The rating officer, Mr Newbigin, appealed to the Court of Appeal on the basis that, on the date of his valuation, the property was in a state of disrepair but that, faced with a choice between repair and doing nothing, a hypothetical landlord would carry out the repair works necessary to put the property back into repair. Therefore, the repairs would be economic and should be taken into account in valuing the property as being in a state of reasonable repair under paragraph 2(1)(b) of the LGFA 1988.
The owner argued that the refurbishment works were alterations and improvements, and could not be called repairs. There was no intention to recreate the original layout.
The Court of Appeal agreed with Mr Newbigin and held that, on the facts, the replacement of the items which had been removed would be “repair” and they could be put back economically. It did not matter whether in fact they would be put back, or if the property would be used for the same purpose in the future. The court commented that some of the valuation assumptions in the Valuation Office Agency’s Rating Manual, which had been relied on in court, were incorrect.

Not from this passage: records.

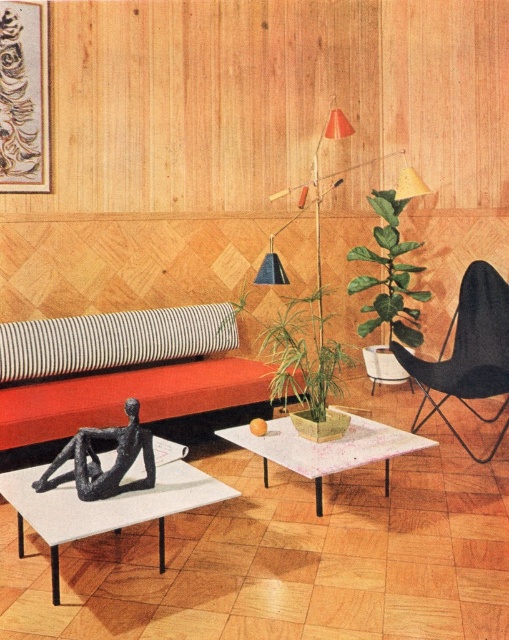
Does point (178, 349) come farther from viewer compared to point (426, 292)?

No, it is not.

The width and height of the screenshot is (509, 640). What do you see at coordinates (112, 340) in the screenshot? I see `white striped cushion at center` at bounding box center [112, 340].

Identify the location of white striped cushion at center. (112, 340).

Does speckled white table at center appear over green leafy plant at upper right?

Actually, speckled white table at center is below green leafy plant at upper right.

Does speckled white table at center lie in front of green leafy plant at upper right?

Yes, speckled white table at center is in front of green leafy plant at upper right.

Who is more forward, (358,417) or (390,317)?

Point (358,417)

At what (x,y) coordinates should I click in order to perform the action: click on speckled white table at center. Please return your answer as a coordinate pair (x, y). Looking at the image, I should click on (326, 449).

Who is positioned more to the right, green leafy plant at upper right or black matte sculpture at lower left?

From the viewer's perspective, green leafy plant at upper right appears more on the right side.

Does green leafy plant at upper right appear on the right side of black matte sculpture at lower left?

Yes, green leafy plant at upper right is to the right of black matte sculpture at lower left.

Does point (370, 305) come closer to viewer compared to point (144, 436)?

No, (370, 305) is further to viewer.

Identify the location of green leafy plant at upper right. (388, 275).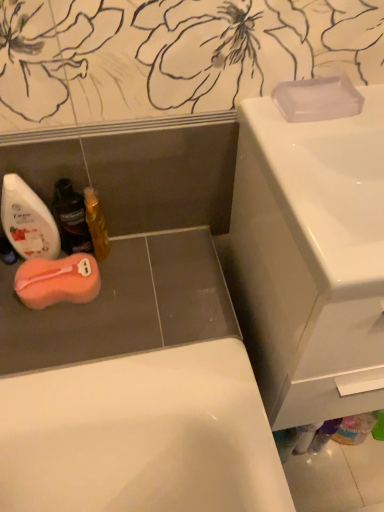
Find the location of `free location in front of transparent plastic soap at upper right, placed as the 2th soap when sorted from bottom to top`. free location in front of transparent plastic soap at upper right, placed as the 2th soap when sorted from bottom to top is located at coordinates (314, 138).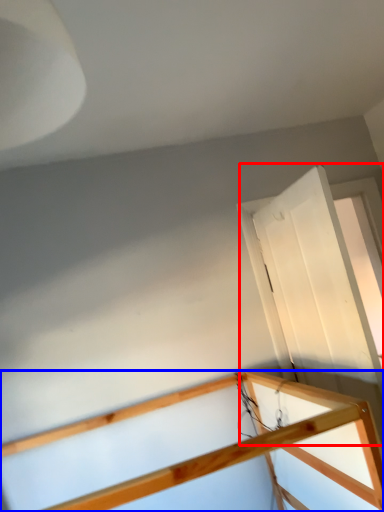
Question: Which of the following is the closest to the observer, glass door (highlighted by a red box) or rail (highlighted by a blue box)?

Choices:
 (A) glass door
 (B) rail

Answer: (B)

Repairs had the usual landlord and tenant meaning, and on the date of valuation by the rating officer the property should properly be valued as being in a reasonable state of repair. On this basis, the property was liable for rates.
The case is now the subject of a further appeal to the Supreme Court but, for the time being, the effect of the Court of Appeal judgment is to make it more likely that landlords will be liable for rates while an empty building is being re-developed. If the cost of re-development goes beyond economic repair, then landlords may avoid liability, but this will be a question of fact in each case.